**Dataset items:**
··········

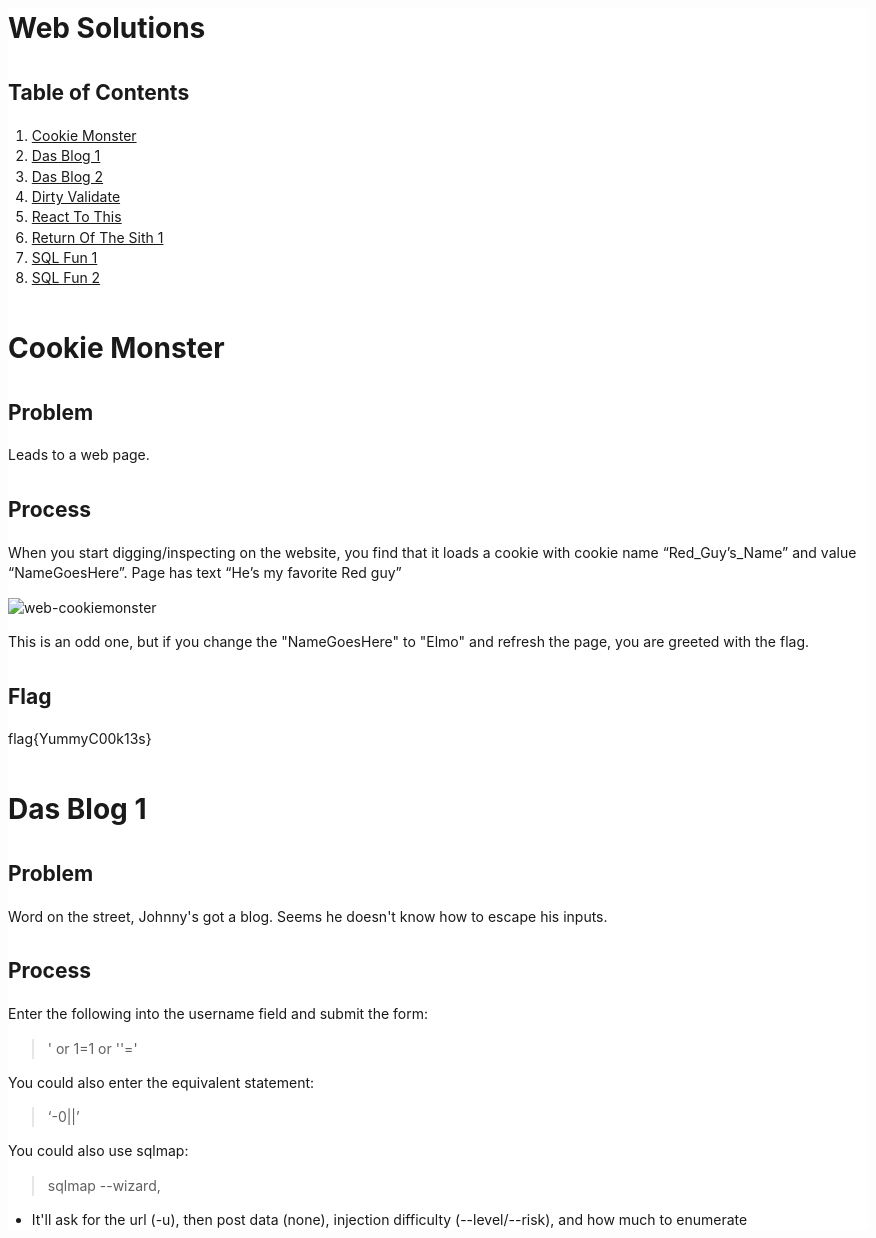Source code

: # Web Solutions
## Table of Contents
1. [Cookie Monster](#Cookie-Monster)
2. [Das Blog 1](#Das-Blog-1)
3. [Das Blog 2](#Das-Blog-2)
4. [Dirty Validate](#Dirty-Validate)
5. [React To This](#React-To-This)
6. [Return Of The Sith 1](#Return-Of-The-Sith-1)
7. [SQL Fun 1](#SQL-Fun-1)
8. [SQL Fun 2](#SQL-Fun-2)


# Cookie Monster
## Problem
Leads to a web page.

## Process

When you start digging/inspecting on the website, you find that it loads a cookie with cookie name “Red_Guy’s_Name” and value “NameGoesHere”.  Page has text “He’s my favorite Red guy”

![web-cookiemonster](https://github.com/ryokubaka/CTF-Write-Ups/blob/master/NeverLAN-CTF-2019/Web/Images/web_cookie-monster.jpg?raw=true)

This is an odd one, but if you change the "NameGoesHere" to "Elmo" and refresh the page, you are greeted with the flag.

## Flag
flag{YummyC00k13s}

# Das Blog 1
## Problem
Word on the street, Johnny's got a blog. Seems he doesn't know how to escape his inputs.

## Process
Enter the following into the username field and submit the form:
> ' or 1=1 or ''='

You could also enter the equivalent statement:
> ‘-0||’

You could also use sqlmap:
> sqlmap --wizard,
- It'll ask for the url (-u), then post data (none), injection difficulty (--level/--risk), and how much to enumerate
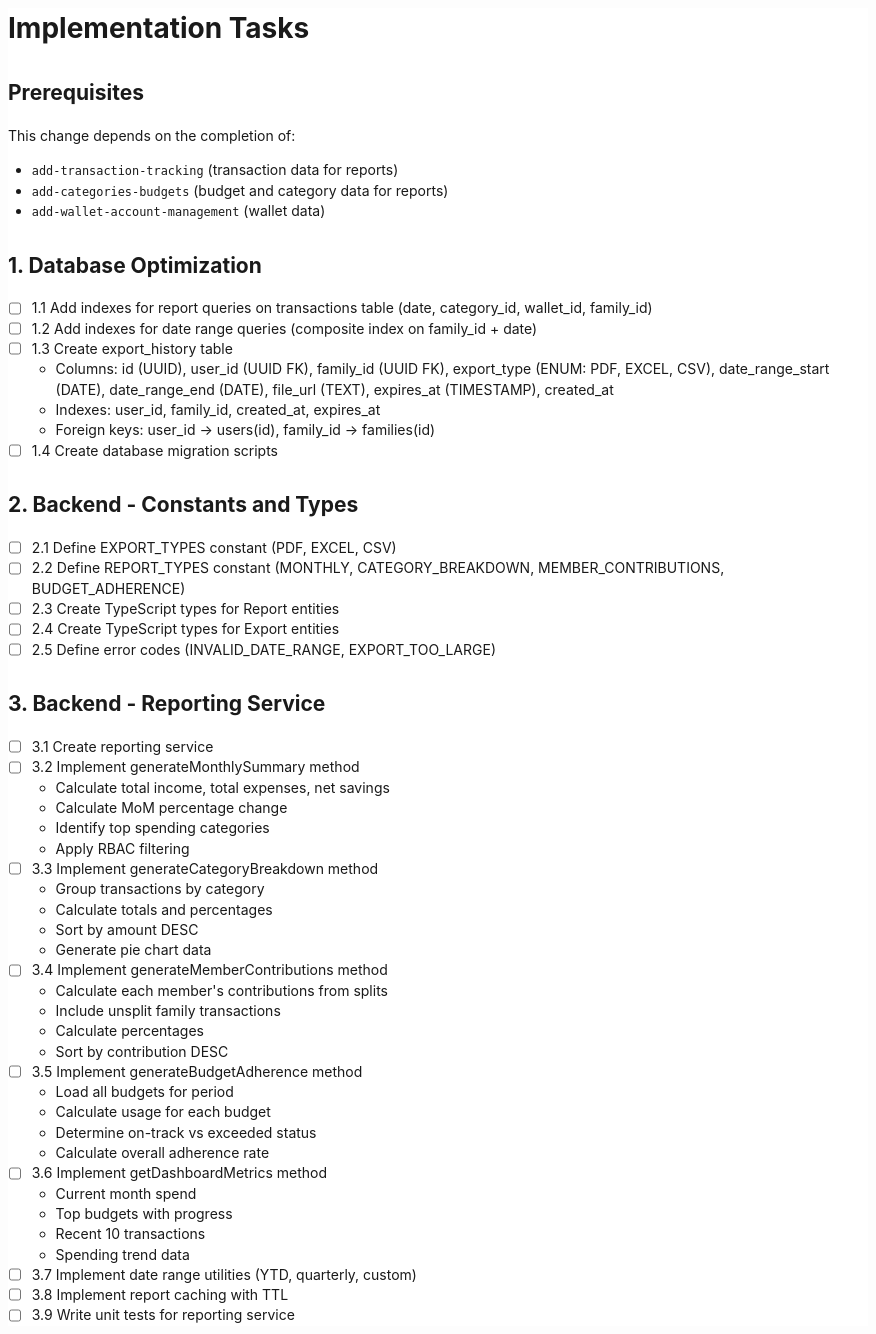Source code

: # Implementation Tasks

## Prerequisites

This change depends on the completion of:
- `add-transaction-tracking` (transaction data for reports)
- `add-categories-budgets` (budget and category data for reports)
- `add-wallet-account-management` (wallet data)

## 1. Database Optimization

- [ ] 1.1 Add indexes for report queries on transactions table (date, category_id, wallet_id, family_id)
- [ ] 1.2 Add indexes for date range queries (composite index on family_id + date)
- [ ] 1.3 Create export_history table
  - Columns: id (UUID), user_id (UUID FK), family_id (UUID FK), export_type (ENUM: PDF, EXCEL, CSV), date_range_start (DATE), date_range_end (DATE), file_url (TEXT), expires_at (TIMESTAMP), created_at
  - Indexes: user_id, family_id, created_at, expires_at
  - Foreign keys: user_id → users(id), family_id → families(id)
- [ ] 1.4 Create database migration scripts

## 2. Backend - Constants and Types

- [ ] 2.1 Define EXPORT_TYPES constant (PDF, EXCEL, CSV)
- [ ] 2.2 Define REPORT_TYPES constant (MONTHLY, CATEGORY_BREAKDOWN, MEMBER_CONTRIBUTIONS, BUDGET_ADHERENCE)
- [ ] 2.3 Create TypeScript types for Report entities
- [ ] 2.4 Create TypeScript types for Export entities
- [ ] 2.5 Define error codes (INVALID_DATE_RANGE, EXPORT_TOO_LARGE)

## 3. Backend - Reporting Service

- [ ] 3.1 Create reporting service
- [ ] 3.2 Implement generateMonthlySummary method
  - Calculate total income, total expenses, net savings
  - Calculate MoM percentage change
  - Identify top spending categories
  - Apply RBAC filtering
- [ ] 3.3 Implement generateCategoryBreakdown method
  - Group transactions by category
  - Calculate totals and percentages
  - Sort by amount DESC
  - Generate pie chart data
- [ ] 3.4 Implement generateMemberContributions method
  - Calculate each member's contributions from splits
  - Include unsplit family transactions
  - Calculate percentages
  - Sort by contribution DESC
- [ ] 3.5 Implement generateBudgetAdherence method
  - Load all budgets for period
  - Calculate usage for each budget
  - Determine on-track vs exceeded status
  - Calculate overall adherence rate
- [ ] 3.6 Implement getDashboardMetrics method
  - Current month spend
  - Top budgets with progress
  - Recent 10 transactions
  - Spending trend data
- [ ] 3.7 Implement date range utilities (YTD, quarterly, custom)
- [ ] 3.8 Implement report caching with TTL
- [ ] 3.9 Write unit tests for reporting service

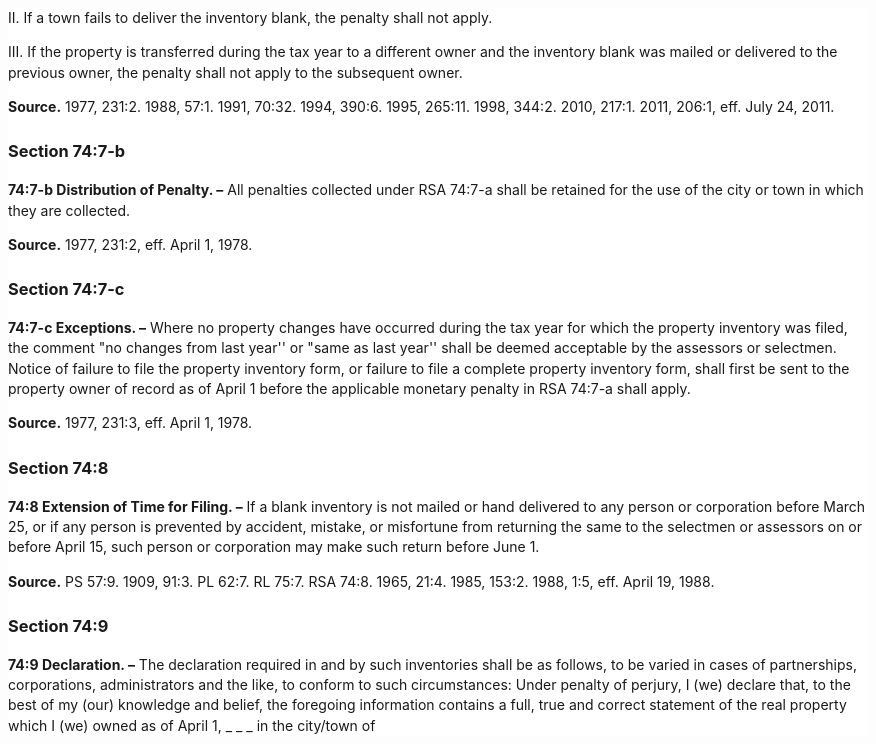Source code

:  II. If a town fails to deliver the inventory blank, the penalty
shall not apply.
                                             
 III. If the property is transferred during the tax year to a
different owner and the inventory blank was mailed or delivered to the
previous owner, the penalty shall not apply to the subsequent owner.

**Source.** 1977, 231:2. 1988, 57:1. 1991, 70:32. 1994, 390:6. 1995,
265:11. 1998, 344:2. 2010, 217:1. 2011, 206:1, eff. July 24, 2011.

### Section 74:7-b

 **74:7-b Distribution of Penalty. –** All penalties collected under
RSA 74:7-a shall be retained for the use of the city or town in which
they are collected.

**Source.** 1977, 231:2, eff. April 1, 1978.

### Section 74:7-c

 **74:7-c Exceptions. –** Where no property changes have occurred
during the tax year for which the property inventory was filed, the
comment "no changes from last year'' or "same as last year'' shall be
deemed acceptable by the assessors or selectmen. Notice of failure to
file the property inventory form, or failure to file a complete property
inventory form, shall first be sent to the property owner of record as
of April 1 before the applicable monetary penalty in RSA 74:7-a shall
apply.

**Source.** 1977, 231:3, eff. April 1, 1978.

### Section 74:8

 **74:8 Extension of Time for Filing. –** If a blank inventory is not
mailed or hand delivered to any person or corporation before March 25,
or if any person is prevented by accident, mistake, or misfortune from
returning the same to the selectmen or assessors on or before April 15,
such person or corporation may make such return before June 1.

**Source.** PS 57:9. 1909, 91:3. PL 62:7. RL 75:7. RSA 74:8. 1965, 21:4.
1985, 153:2. 1988, 1:5, eff. April 19, 1988.

### Section 74:9

 **74:9 Declaration. –** The declaration required in and by such
inventories shall be as follows, to be varied in cases of partnerships,
corporations, administrators and the like, to conform to such
circumstances: Under penalty of perjury, I (we) declare that, to the
best of my (our) knowledge and belief, the foregoing information
contains a full, true and correct statement of the real property which I
(we) owned as of April 1, 
                                             _
                                             _
                                             _ in the city/town of
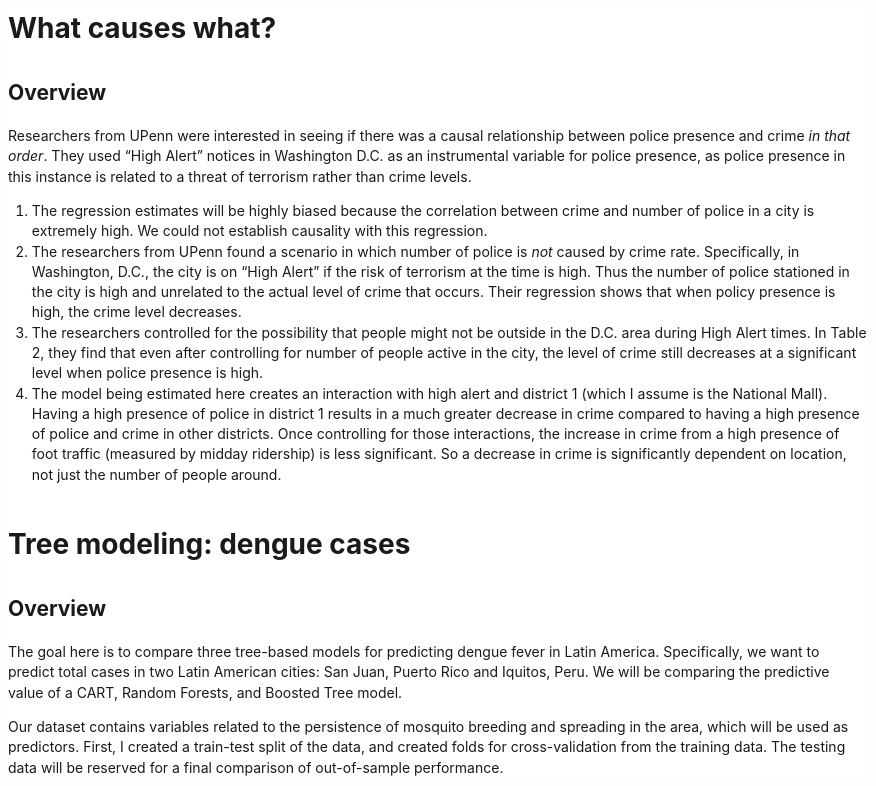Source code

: # What causes what?

## Overview

Researchers from UPenn were interested in seeing if there was a causal
relationship between police presence and crime *in that order*. They
used “High Alert” notices in Washington D.C. as an instrumental variable
for police presence, as police presence in this instance is related to a
threat of terrorism rather than crime levels.

1.  The regression estimates will be highly biased because the
    correlation between crime and number of police in a city is
    extremely high. We could not establish causality with this
    regression.
2.  The researchers from UPenn found a scenario in which number of
    police is *not* caused by crime rate. Specifically, in Washington,
    D.C., the city is on “High Alert” if the risk of terrorism at the
    time is high. Thus the number of police stationed in the city is
    high and unrelated to the actual level of crime that occurs. Their
    regression shows that when policy presence is high, the crime level
    decreases.
3.  The researchers controlled for the possibility that people might not
    be outside in the D.C. area during High Alert times. In Table 2,
    they find that even after controlling for number of people active in
    the city, the level of crime still decreases at a significant level
    when police presence is high.
4.  The model being estimated here creates an interaction with high
    alert and district 1 (which I assume is the National Mall). Having a
    high presence of police in district 1 results in a much greater
    decrease in crime compared to having a high presence of police and
    crime in other districts. Once controlling for those interactions,
    the increase in crime from a high presence of foot traffic (measured
    by midday ridership) is less significant. So a decrease in crime is
    significantly dependent on location, not just the number of people
    around.

# Tree modeling: dengue cases

## Overview

The goal here is to compare three tree-based models for predicting
dengue fever in Latin America. Specifically, we want to predict total
cases in two Latin American cities: San Juan, Puerto Rico and Iquitos,
Peru. We will be comparing the predictive value of a CART, Random
Forests, and Boosted Tree model.

Our dataset contains variables related to the persistence of mosquito
breeding and spreading in the area, which will be used as predictors.
First, I created a train-test split of the data, and created folds for
cross-validation from the training data. The testing data will be
reserved for a final comparison of out-of-sample performance.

··········

**Your objective:** Give the lines from the one containing "What causes what?" to the one containing "threat of terrorism rather than crime levels." as a JSON list of strings, one string per line, skipping blank lines.

**Response to the task:**
[
  ": # What causes what?",
  "## Overview",
  "Researchers from UPenn were interested in seeing if there was a causal",
  "relationship between police presence and crime *in that order*. They",
  "used “High Alert” notices in Washington D.C. as an instrumental variable",
  "for police presence, as police presence in this instance is related to a",
  "threat of terrorism rather than crime levels."
]